DDP multi-GPU training with PyTorch Lightning

AUTOMATIC1111 / stable-diffusion-webui

Stable Diffusion web UI

GNU Affero General Public License v3.0

143.4k stars 27.01k forks source link

DDP multi-GPU training with PyTorch Lightning #2475

Open JohnnyRacer opened 2 years ago

JohnnyRacer commented 2 years ago

Is there a way to add training for Dreambooth / TI / Hypernetwork training with PyTorch Lightning's trainer class using DDP strategy as featured in @XavierXiao's repo. It allows for a very pain-free experience when using multi-GPU training compared to native PyTorch's solutions.
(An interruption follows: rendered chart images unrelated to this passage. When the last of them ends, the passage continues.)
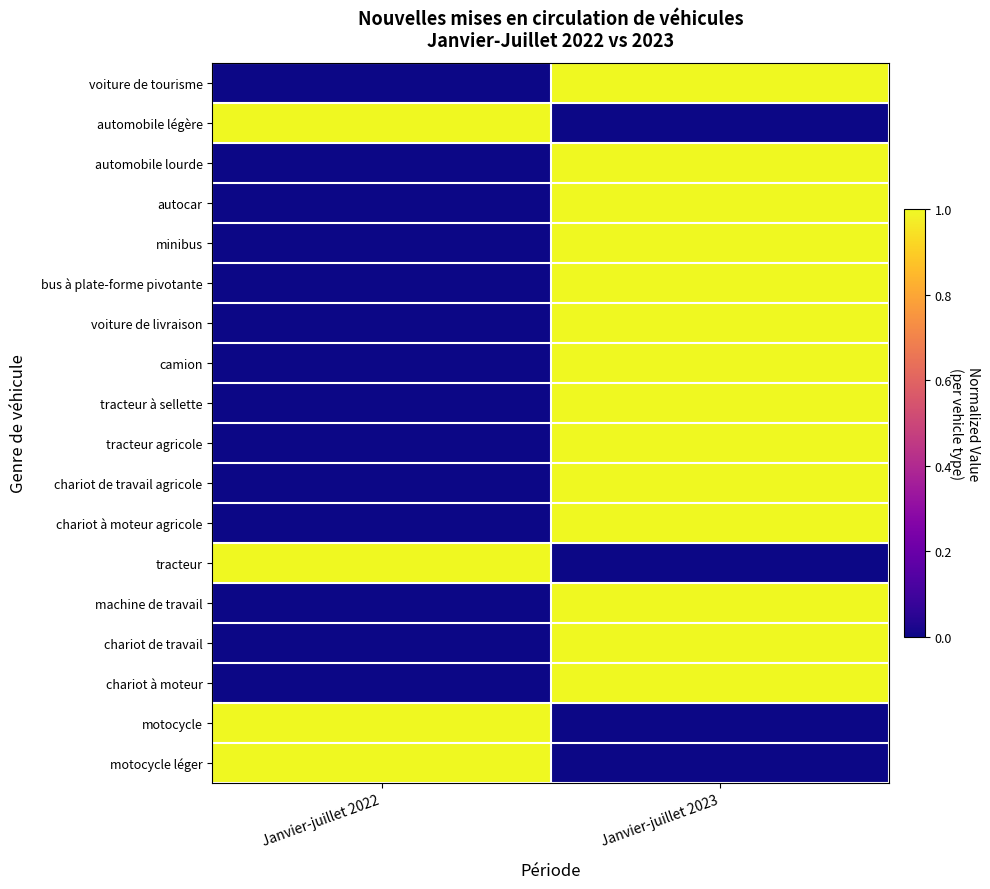

Between Janvier-juillet 2022 and Janvier-juillet 2023, which series saw the biggest shift?

voiture de tourisme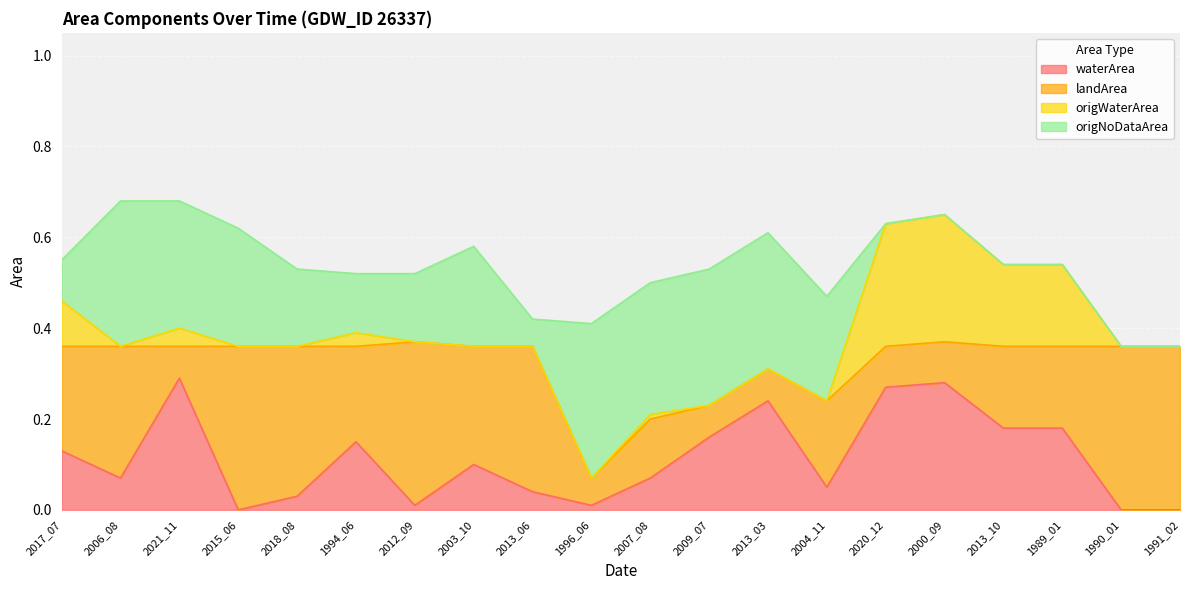

Reading right to left, transcribe all the data shown in this chart.

waterArea: 1991_02=0.0	1990_01=0.0	1989_01=0.2	2013_10=0.2	2000_09=0.3	2020_12=0.3	2004_11=0.1	2013_03=0.2	2009_07=0.2	2007_08=0.1	1996_06=0.0	2013_06=0.0	2003_10=0.1	2012_09=0.0	1994_06=0.1	2018_08=0.0	2015_06=0.0	2021_11=0.3	2006_08=0.1	2017_07=0.1
landArea: 1991_02=0.4	1990_01=0.4	1989_01=0.2	2013_10=0.2	2000_09=0.1	2020_12=0.1	2004_11=0.2	2013_03=0.1	2009_07=0.1	2007_08=0.1	1996_06=0.1	2013_06=0.3	2003_10=0.3	2012_09=0.4	1994_06=0.2	2018_08=0.3	2015_06=0.4	2021_11=0.1	2006_08=0.3	2017_07=0.2
origWaterArea: 1991_02=0.0	1990_01=0.0	1989_01=0.2	2013_10=0.2	2000_09=0.3	2020_12=0.3	2004_11=0.0	2013_03=0.0	2009_07=0.0	2007_08=0.0	1996_06=0.0	2013_06=0.0	2003_10=0.0	2012_09=0.0	1994_06=0.0	2018_08=0.0	2015_06=0.0	2021_11=0.0	2006_08=0.0	2017_07=0.1
origNoDataArea: 1991_02=0.0	1990_01=0.0	1989_01=0.0	2013_10=0.0	2000_09=0.0	2020_12=0.0	2004_11=0.2	2013_03=0.3	2009_07=0.3	2007_08=0.3	1996_06=0.3	2013_06=0.1	2003_10=0.2	2012_09=0.1	1994_06=0.1	2018_08=0.2	2015_06=0.3	2021_11=0.3	2006_08=0.3	2017_07=0.1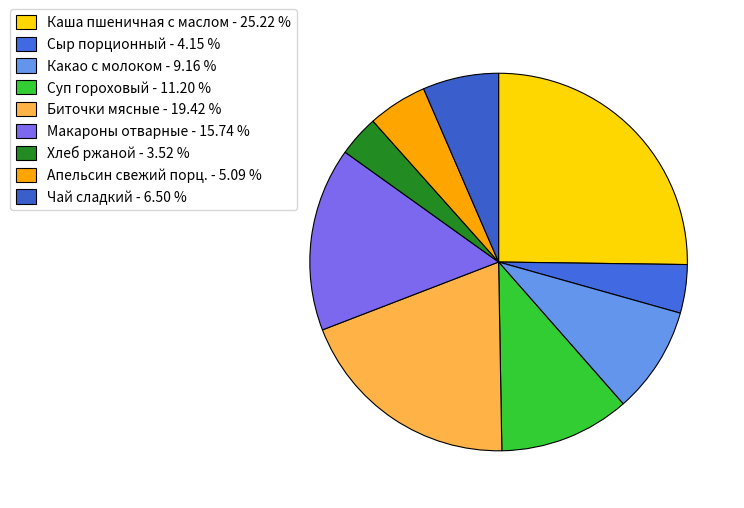

How many segments does this pie chart have?

9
Correct me if I'm wrong but from what I've gathered there isn't a clean way to do this type of training with the code that's available now. If anyone has more information about how to do proper multi-GPU training please feel free to chime in.

Code Here by XavierXiao

Desm0nt commented 2 years ago

It allows for a very pain-free experience when using multi-GPU training compared to native PyTorch's solutions.

Unfortunately it brings a huge amount of pain if you try to train with ddp on a machine with Multiple Nvidia GPU and AMD Ryzen/Epic CPU =( And if on local machine you can disable IOMMU in bios and bypass issue, on rental cloud VM it's impossible =(

JohnnyRacer commented 2 years ago

@Desm0nt I've not heard about this before, any ideas why this happens? I've trained Dreambooth using DDP using the repo linked above on multi Ampere based GPUs in one machine and have not experienced this problem using Intel based CPUs.

mzawdx2022 commented 1 year ago

@Desm0nt I've not heard about this before, any ideas why this happens? I've trained Dreambooth using DDP using the repo linked above on multi Ampere based GPUs in one machine and have not experienced this problem using Intel based CPUs.

How did you train Dreambooth using DDP? Could you give some steps? thanks.